Semi perimeter, $S = \frac{a+ b + c}{2}$
$S = \frac{1+ 5 + 5}{2}$
$S= \frac{11}{2}$
$S = 5.5\ cm$
Area of triangle $= \sqrt {S (S-a)(S-b)(S-c)}$
$= \sqrt {5.5 (5.5-1)(5.5-5)(5.5-5)}$
$= \sqrt {5.5 (4.5)(0.5)(0.5)}$
$= 0.75 \sqrt{11}\ cm^2$
Part I $= 2.488\ cm^2$.
Part II :
It is a rectangle with sides $l=6.5 \ cm, b =1\ cm$
Area of rectangle $=l\times b$
$=6.5\times 1$
Part II $=6.5\ cm^2$.
Part III :
It is a trapezium.
Area of trapezium $=$ area of equilateral triangle $+$ area of parallelogram
Area of equilateral triangle $=\frac{\sqrt{3}}{4}a^2$
$=\frac{\sqrt{3}}{4}\times1$
$= \frac{\sqrt{3}}{4}$
$=0.433\ cm^2$
Area of parallelogram$=base \times height$
Height $= \sqrt{1^2 - 0.5^2} = \sqrt{0.75} = 0.866\ cm$
Area of parallelogram$=1 \times 0.866$
$= 0.866\ cm^2$
Area of trapezium $= 0.433 + 0.866$
$= 1.299\ cm^2$
Part III $= 1.299\ cm^2$.
Part IV and Part V :
These are triangles with a base of $1.5\ cm$ and a height of $6\ cm$.

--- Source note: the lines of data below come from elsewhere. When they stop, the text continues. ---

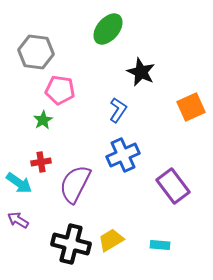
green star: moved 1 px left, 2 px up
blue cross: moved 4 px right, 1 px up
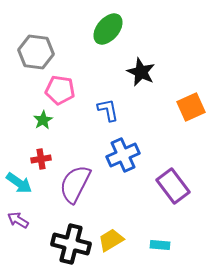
blue L-shape: moved 10 px left; rotated 45 degrees counterclockwise
red cross: moved 3 px up
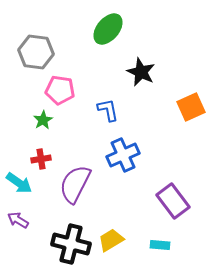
purple rectangle: moved 15 px down
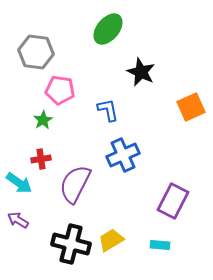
purple rectangle: rotated 64 degrees clockwise
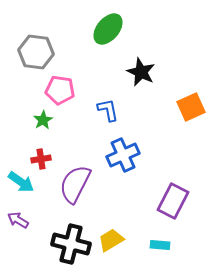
cyan arrow: moved 2 px right, 1 px up
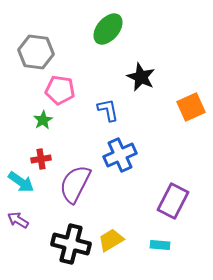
black star: moved 5 px down
blue cross: moved 3 px left
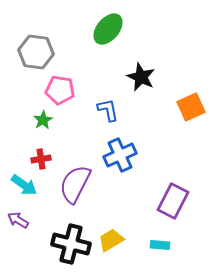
cyan arrow: moved 3 px right, 3 px down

Area of triangle $=\frac{1}{2} \times base \times height$
$ = \frac{1}{2} \times 1.5 \times 6$
$= 4.5\ cm^2$
Part IV $=$ Part V $= 4.5\ cm^2$.
Total area of the paper $= 2.488 + 6.5 + 1.299 + 4.5 + 4.5\ cm^2$
$ = 19.287 cm^2$
The total area of the paper is $19.287\ cm^2$.